Regardez d’abord autour de vous
À remarquer
- Allées de briques
- Canal d’eau peu profond
- Bassins en cascade
L’histoire du lieu
La promenade a été aménagée au-dessus du río Vicachá, dont le cours principal est caché dans un collecteur souterrain. En surface, on a laissé un mince bras d’eau, détourné à la prise d’eau près de la Quinta de Bolívar : il traverse un canal peu profond et descend par des bassins en cascade. La pente naturelle de la rue aide l’eau à se déplacer du centre jusqu’au pied de Monserrate. Les chemins de brique n’occupent que le tronçon central d’un projet autrefois beaucoup plus long.
En mars mille cinq cent cinquante-sept, la Real Audiencia de Santafé de Bogotá — le tribunal colonial qui gouvernait alors Bogotá — tenta de protéger l’eau de la ville. Les juges interdirent, en amont du pont, de construire de nouveaux moulins, de laver le linge et de déverser des eaux usées. Il s’agissait du río Vicachá, que les Muiscas appelaient « l’éclat nocturne ». Après l’apparition d’un monastère franciscain sur ses rives, les Espagnols rebaptisèrent le río Vicachá río San Francisco.

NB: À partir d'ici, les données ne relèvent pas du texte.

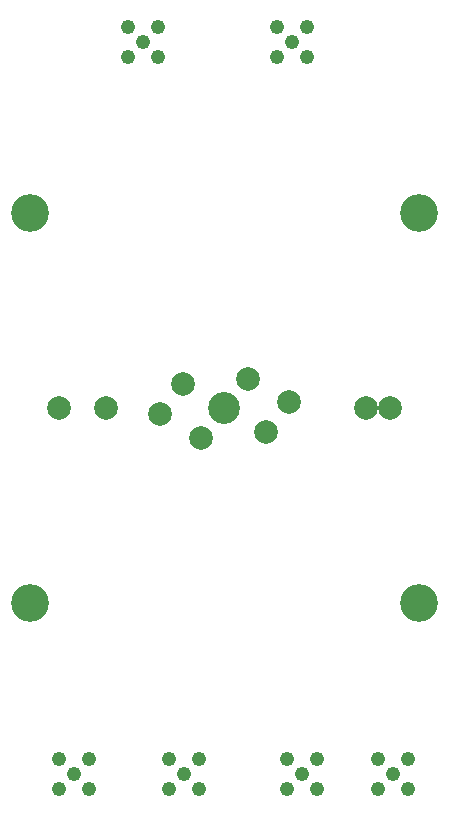
<source format=gbr>
%TF.GenerationSoftware,KiCad,Pcbnew,7.0.5-4d25ed1034~172~ubuntu22.04.1*%
%TF.CreationDate,2023-07-12T12:46:34+02:00*%
%TF.ProjectId,Chubut_2,43687562-7574-45f3-922e-6b696361645f,rev?*%
%TF.SameCoordinates,Original*%
%TF.FileFunction,Soldermask,Top*%
%TF.FilePolarity,Negative*%
%FSLAX46Y46*%
G04 Gerber Fmt 4.6, Leading zero omitted, Abs format (unit mm)*
G04 Created by KiCad (PCBNEW 7.0.5-4d25ed1034~172~ubuntu22.04.1) date 2023-07-12 12:46:34*
%MOMM*%
%LPD*%
G01*
G04 APERTURE LIST*
%ADD10C,3.200000*%
%ADD11C,2.000000*%
%ADD12C,2.700000*%
%ADD13C,1.240000*%
G04 APERTURE END LIST*
D10*
%TO.C,H3*%
X16500000Y-16500000D03*
%TD*%
D11*
%TO.C,J10*%
X-14000000Y0D03*
%TD*%
%TO.C,J4*%
X2000000Y2500000D03*
%TD*%
%TO.C,J2*%
X-2000000Y-2500000D03*
%TD*%
%TO.C,J15*%
X5500000Y500000D03*
%TD*%
%TO.C,J13*%
X12000000Y0D03*
%TD*%
D10*
%TO.C,H2*%
X-16500000Y-16500000D03*
%TD*%
D11*
%TO.C,J16*%
X14000000Y0D03*
%TD*%
%TO.C,J3*%
X3500000Y-2000000D03*
%TD*%
%TO.C,J14*%
X-5500000Y-500000D03*
%TD*%
D10*
%TO.C,H4*%
X16500000Y16500000D03*
%TD*%
D11*
%TO.C,J12*%
X-10000000Y0D03*
%TD*%
D12*
%TO.C,H5*%
X0Y0D03*
%TD*%
D11*
%TO.C,J5*%
X-3500000Y2000000D03*
%TD*%
D10*
%TO.C,H1*%
X-16500000Y16500000D03*
%TD*%
D13*
%TO.C,J6*%
X-3400000Y-31000000D03*
X-2130000Y-32270000D03*
X-2130000Y-29730000D03*
X-4670000Y-32270000D03*
X-4670000Y-29730000D03*
%TD*%
%TO.C,J1*%
X14300000Y-31000000D03*
X15570000Y-32270000D03*
X15570000Y-29730000D03*
X13030000Y-32270000D03*
X13030000Y-29730000D03*
%TD*%
%TO.C,J8*%
X5700000Y31000000D03*
X4430000Y32270000D03*
X4430000Y29730000D03*
X6970000Y32270000D03*
X6970000Y29730000D03*
%TD*%
%TO.C,J11*%
X-12700000Y-31000000D03*
X-11430000Y-32270000D03*
X-11430000Y-29730000D03*
X-13970000Y-32270000D03*
X-13970000Y-29730000D03*
%TD*%
%TO.C,J9*%
X-6900000Y31000000D03*
X-8170000Y32270000D03*
X-8170000Y29730000D03*
X-5630000Y32270000D03*
X-5630000Y29730000D03*
%TD*%
%TO.C,J7*%
X6600000Y-31000000D03*
X7870000Y-32270000D03*
X7870000Y-29730000D03*
X5330000Y-32270000D03*
X5330000Y-29730000D03*
%TD*%
M02*

</source>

L’interdiction mit aux prises des personnes qui avaient besoin de la même eau. On buvait l’eau de la rivière ; son courant faisait tourner les roues de huit moulins à farine ; sur ses rives, des laveuses gagnaient leur vie en faisant la lessive. Plus tard, les déchets des maisons, des ateliers et de l’abattoir municipal y aboutissaient. Les laveuses et les meuniers dépendaient de l’accès au lit de la rivière, tandis que les habitants dépendaient d’une eau qu’ils polluaient eux-mêmes. Des ordonnances répétées ne parvinrent pas à séparer ces activités en différents lieux.
Au début du vingtième siècle, le río San Francisco était considéré comme une source de maladies et un obstacle à l’extension du centre-ville. En mille neuf cent quinze, le Congrès de Colombie ordonna de canaliser la rivière. Les propriétaires des parcelles voisines furent tenus de participer au financement des travaux : en échange, on leur promit une large avenue et une terre dont la valeur augmenterait.
La construction s’étira sur près de vingt ans. Les ouvriers enfermèrent l’eau dans un collecteur souterrain, comblèrent le lit de la rivière et démontèrent les ponts. Les moulins s’arrêtèrent, les laveuses disparurent des rives. En mille neuf cent trente-huit, l’Avenida Jiménez de Quesada fut ouverte au-dessus de la rivière ; elle portait le nom du fondateur espagnol de Bogotá, Gonzalo Jiménez de Quesada. Ses courbes, inhabituelles dans le centre-ville, reprenaient le tracé du lit comblé.
Un demi-siècle plus tard, les architectes Rogelio Salmona et Luis Kopec reçurent une commande de la ville pour transformer cette avenue en promenade piétonne. Ils voulaient conduire les passants du centre jusqu’au pied de Monserrate et ramener l’eau à la surface. Le collecteur lui-même ne fut pas ouvert. À la prise d’eau près de la Quinta de Bolívar, les architectes détournèrent une partie de l’eau du río San Francisco dans un canal séparé et peu profond, et utilisèrent la pente naturelle de la rue : dans le projet, l’eau devait tomber en petites cascades tous les quelques mètres.
Salmona et Kopec conçurent un parcours beaucoup plus long, mais entre mille neuf cent quatre-vingt-dix-huit et deux mille, la ville n’en construisit que le tronçon central. Les chemins de brique et les bassins devant vous appartiennent à ce projet raccourci. Ils reçoivent l’eau détournée du río San Francisco ; le courant principal du río Vicachá continue de couler dans le collecteur sous la promenade.
Sur place
Promenade urbaine ouverte ; plus confortable en journée.
Vérifié : 28 juin 2026. Vérifiez la source officielle avant votre visite.Ne prenez pas le canal décoratif pour l’ancienne rivière à ciel ouvert : le véritable courant passe plus bas, sous la surface urbaine.